◆ **Required work**: Your copy of the listing should be exact and should contain no pictures.

◆ **Available data**:
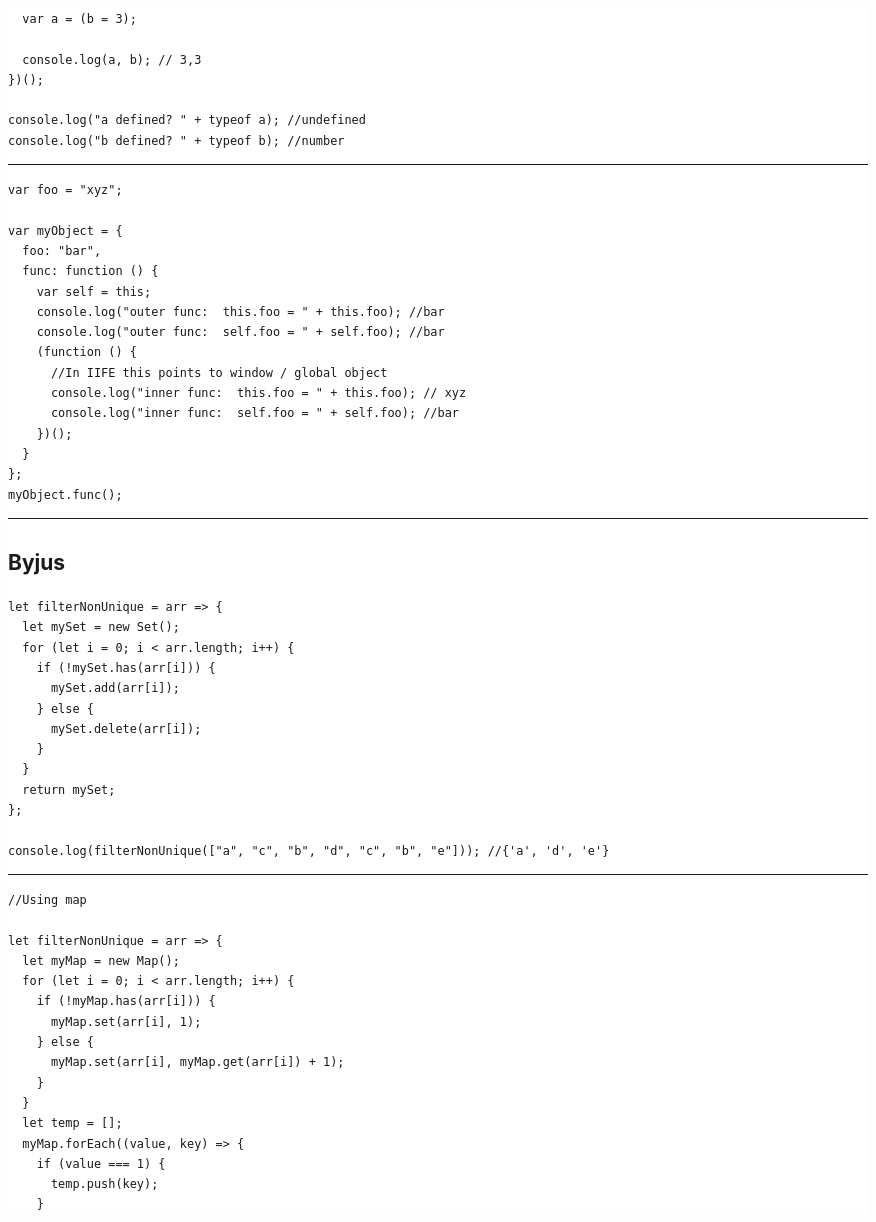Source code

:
 ```
  var a = (b = 3);

  console.log(a, b); // 3,3
})();

console.log("a defined? " + typeof a); //undefined
console.log("b defined? " + typeof b); //number
```
---
```
var foo = "xyz";

var myObject = {
  foo: "bar",
  func: function () {
    var self = this;
    console.log("outer func:  this.foo = " + this.foo); //bar
    console.log("outer func:  self.foo = " + self.foo); //bar
    (function () {
      //In IIFE this points to window / global object
      console.log("inner func:  this.foo = " + this.foo); // xyz
      console.log("inner func:  self.foo = " + self.foo); //bar
    })();
  }
};
myObject.func();
```
---

## Byjus
```
let filterNonUnique = arr => {
  let mySet = new Set();
  for (let i = 0; i < arr.length; i++) {
    if (!mySet.has(arr[i])) {
      mySet.add(arr[i]);
    } else {
      mySet.delete(arr[i]);
    }
  }
  return mySet;
};

console.log(filterNonUnique(["a", "c", "b", "d", "c", "b", "e"])); //{'a', 'd', 'e'}
```
---
```
//Using map

let filterNonUnique = arr => {
  let myMap = new Map();
  for (let i = 0; i < arr.length; i++) {
    if (!myMap.has(arr[i])) {
      myMap.set(arr[i], 1);
    } else {
      myMap.set(arr[i], myMap.get(arr[i]) + 1);
    }
  }
  let temp = [];
  myMap.forEach((value, key) => {
    if (value === 1) {
      temp.push(key);
    }
```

◆ **Solution below**:
Source code

:
 ```
  var a = (b = 3);

  console.log(a, b); // 3,3
})();

console.log("a defined? " + typeof a); //undefined
console.log("b defined? " + typeof b); //number
```
---
```
var foo = "xyz";

var myObject = {
  foo: "bar",
  func: function () {
    var self = this;
    console.log("outer func:  this.foo = " + this.foo); //bar
    console.log("outer func:  self.foo = " + self.foo); //bar
    (function () {
      //In IIFE this points to window / global object
      console.log("inner func:  this.foo = " + this.foo); // xyz
      console.log("inner func:  self.foo = " + self.foo); //bar
    })();
  }
};
myObject.func();
```
---

## Byjus
```
let filterNonUnique = arr => {
  let mySet = new Set();
  for (let i = 0; i < arr.length; i++) {
    if (!mySet.has(arr[i])) {
      mySet.add(arr[i]);
    } else {
      mySet.delete(arr[i]);
    }
  }
  return mySet;
};

console.log(filterNonUnique(["a", "c", "b", "d", "c", "b", "e"])); //{'a', 'd', 'e'}
```
---
```
//Using map

let filterNonUnique = arr => {
  let myMap = new Map();
  for (let i = 0; i < arr.length; i++) {
    if (!myMap.has(arr[i])) {
      myMap.set(arr[i], 1);
    } else {
      myMap.set(arr[i], myMap.get(arr[i]) + 1);
    }
  }
  let temp = [];
  myMap.forEach((value, key) => {
    if (value === 1) {
      temp.push(key);
    }
```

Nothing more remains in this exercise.